Stand back and admire.
TANK AND PLUMBING
- Flush and clean out tank prior to start.
- We begin the plumbing while the tank is on the ground for ease of access.
- Determine where the inlet on the top of the tank is to be and cut an 80mm hole. Insert an 80mm round dropper from the inside of the tank note- trim about 8-10mm off the dropper, this will give a better fit when attaching the adapter. Drill 3mm holes through the tank and dropper flange in the corners making sure you are not too close to any edge. Fix in place with the stainless steel screws.
- Using the 80/65 adapter apply Marley cement around the dropper where it comes through the tank and to the adapter. Fit the adaptor over the dropper applying pressure from both sides.
- Repeat this procedure for the overflow on a side of the tank, near the top.
- The vent can now be fitted by drilling a hole in the tank and fitting the Marley vent. We made our own vent but at the end of the day it is simpler to just buy the vent.

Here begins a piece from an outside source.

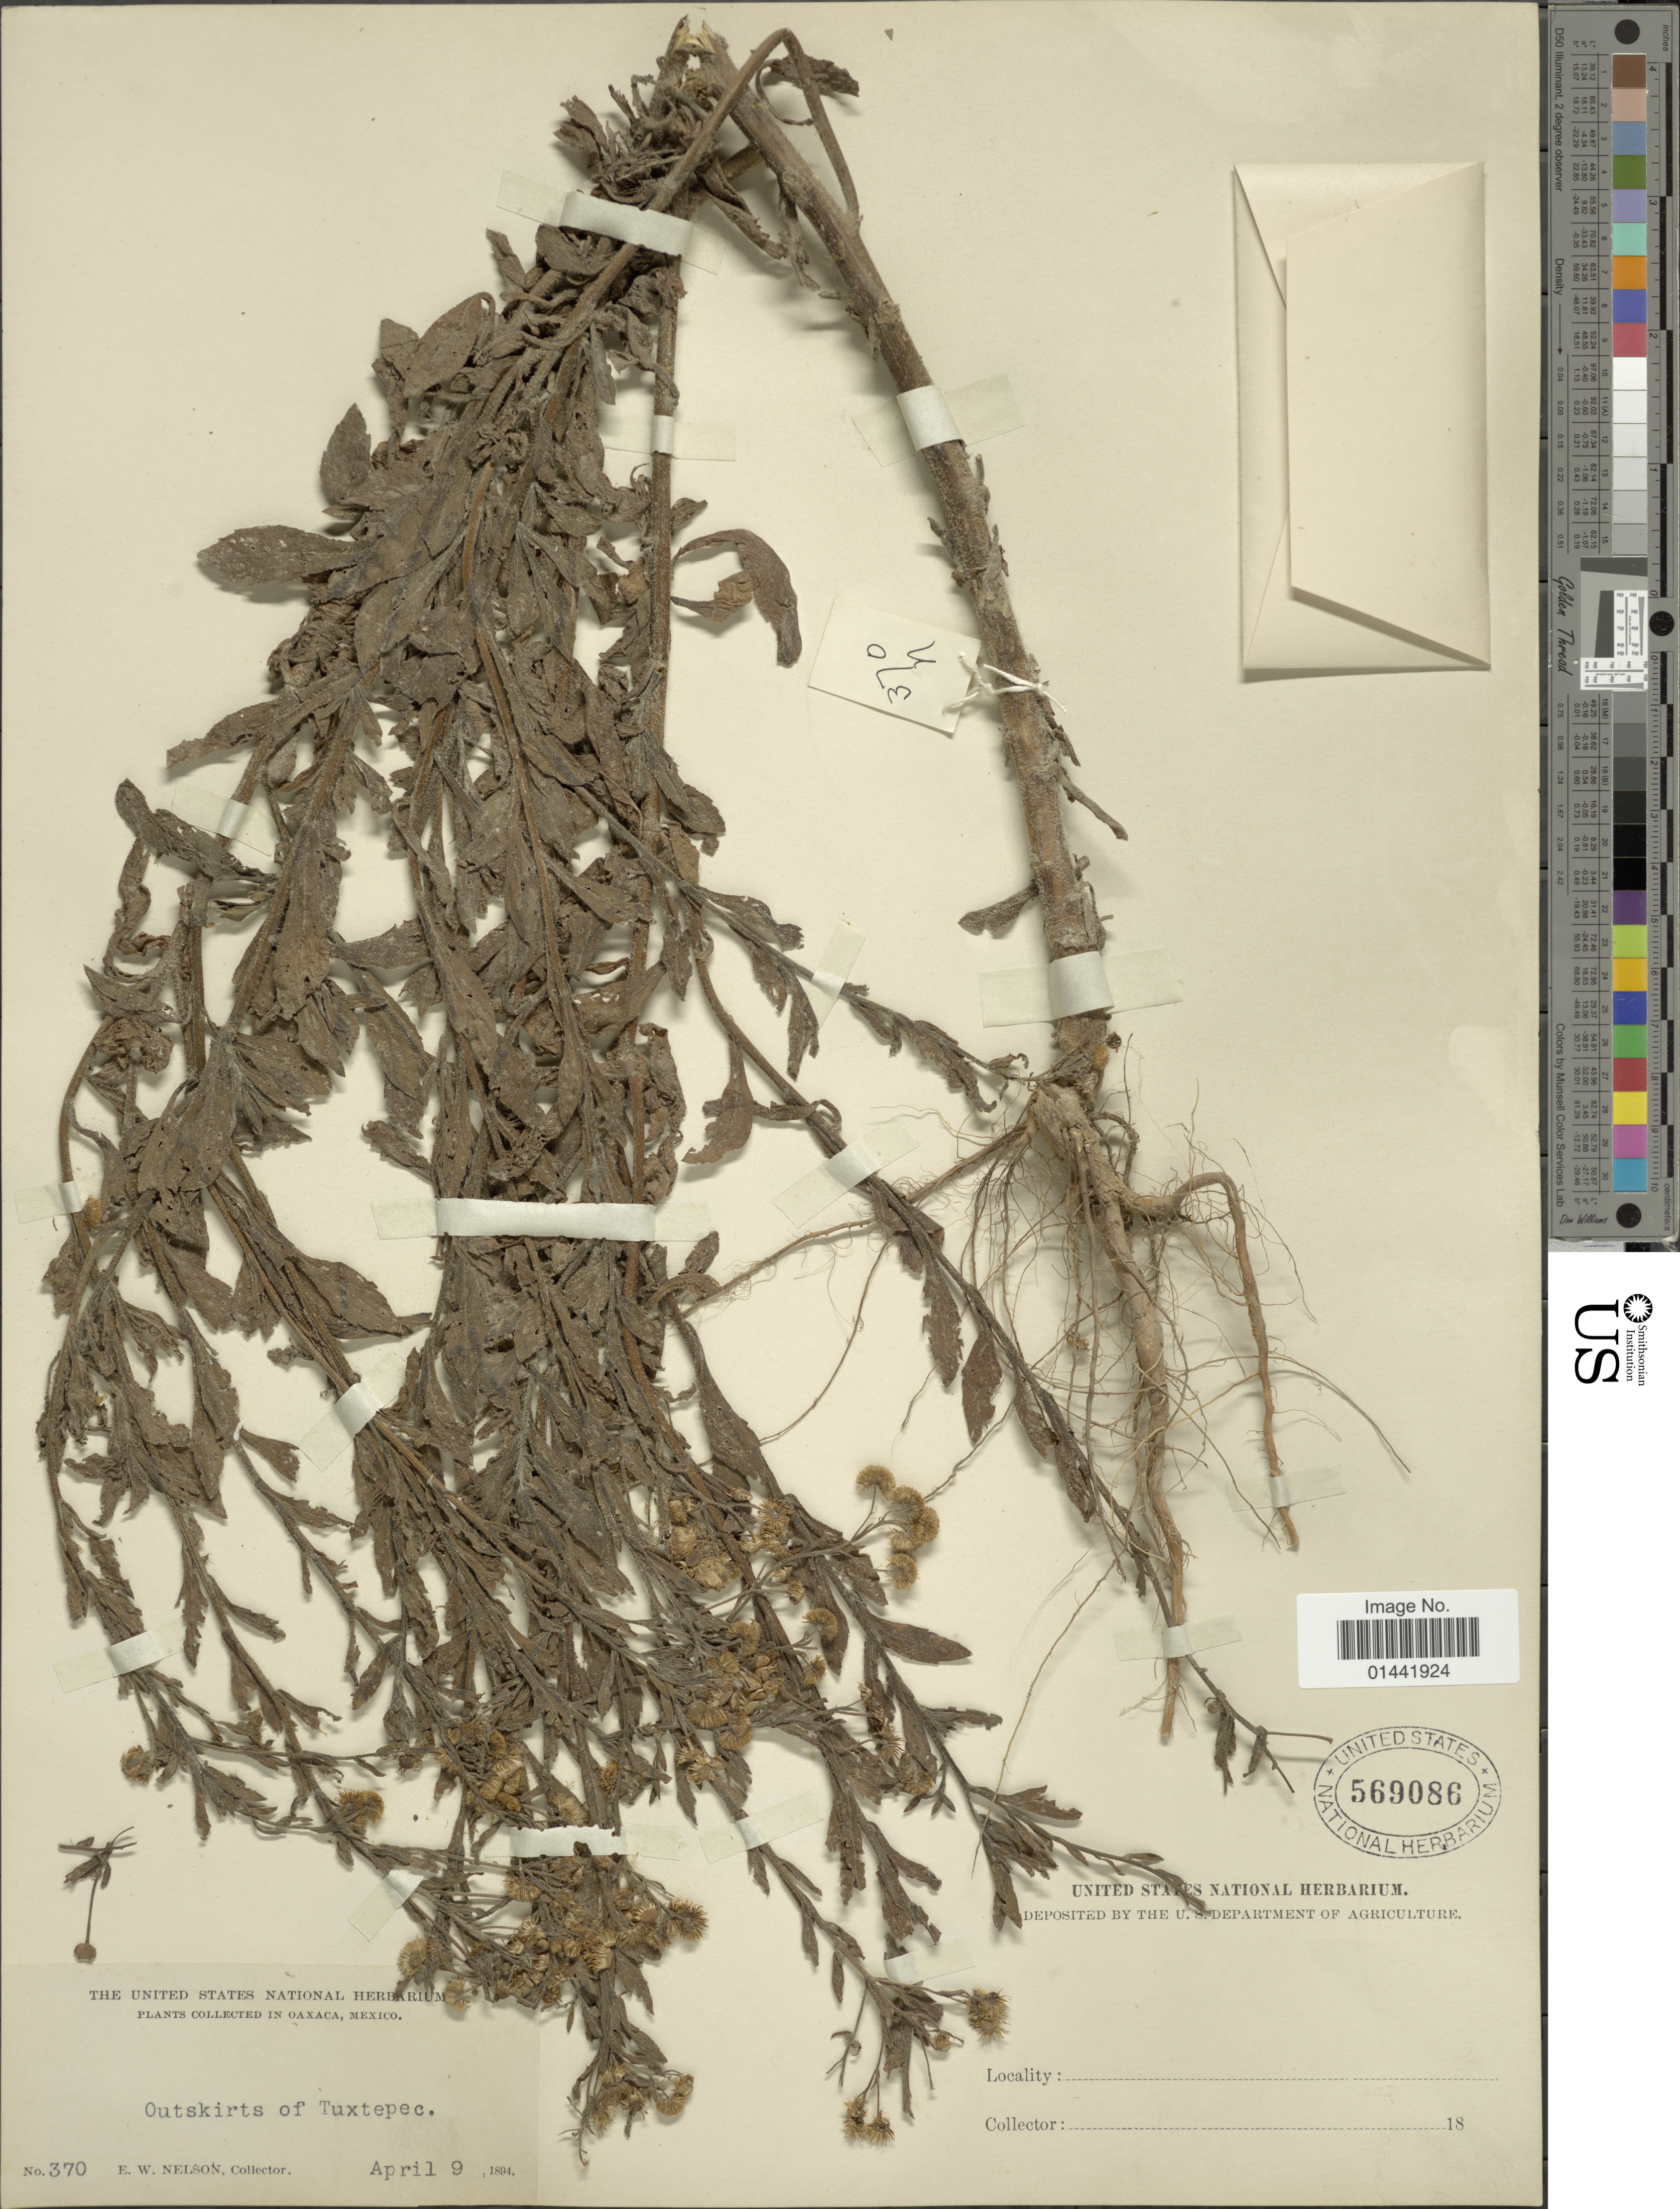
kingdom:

- Lift the tank onto the platform.
- Secure by wrapping a sws600strap around the wire cage and pallet rail and nail off onto the bearer. Do this in at least 4 locations (for earthquake stability).
- At the rainhead where the rain water discharges from the gutter remove the existing downpipe.
- Fix the leaf eater (leaf filter) under the rainhead dropper and fix to the fascia with 2 stainless steel screws.
- Using a selection of socket bends and 65mm pipe fix a run from the leaf eater to the inlet of the tank. In our case from the leaf eater we used an 80/65 adapter, small 65mm pipe spacer to 88 socket bend to a length of 65mm pipe to another 88 socket bend and a length of pipe to the inlet. If the run to the tank is long attach a support bracket as necessary. We dry fitted everything and left it like that but you could cement the joins if you like (but leaving it dry fitted eases future changes).
- A useful addition is to install a first flush diverter. While this is not necessary if the water is only for non-potable uses such as the garden and toilet-flushing, it will be helpful in emergency situations when the mains water supply is not functioning.
- The overflow is fitted the same way. We used a small 65mm spacer pipe to an 88 socket bend to a length of pipe to another 88 socket bend to the existing downpipe which discharged to the city stormwater system. Secure as necessary.
- Next take the cap and drill a 30mm hole through the centre and install the 19mm tub outlet and place cap back on the tank.
- Using small joining pieces of 19mm tubing attach to tub outlet 19mm elbow to 19mm in line valve to 19mm filter. The filter is required to ensure the water to the drip irrigation is clean of particles. Run 19mm tubing to garden and attach to selected drip irrigation. We are using drip irrigation tubing supplied by Megason Irrigation. It’s a tube with a very sophisticated hole - it filters and maintains equal pressure at the beginning and end of the run. At a later date a grid and valve system will feed each of the garden plots.
This completes the installation of a 1000ltr garden watering system. These instructional directions, diagrams, material lists and photos will get the DIY’er up and watering.
NOW wait for the next decent rain and marvel at how quickly the tank fills and how much water can actually be collected and used more efficiently thus taking a load off the existing infrastructure. Its simple, efficient and feels good. Have fun and GO DO IT.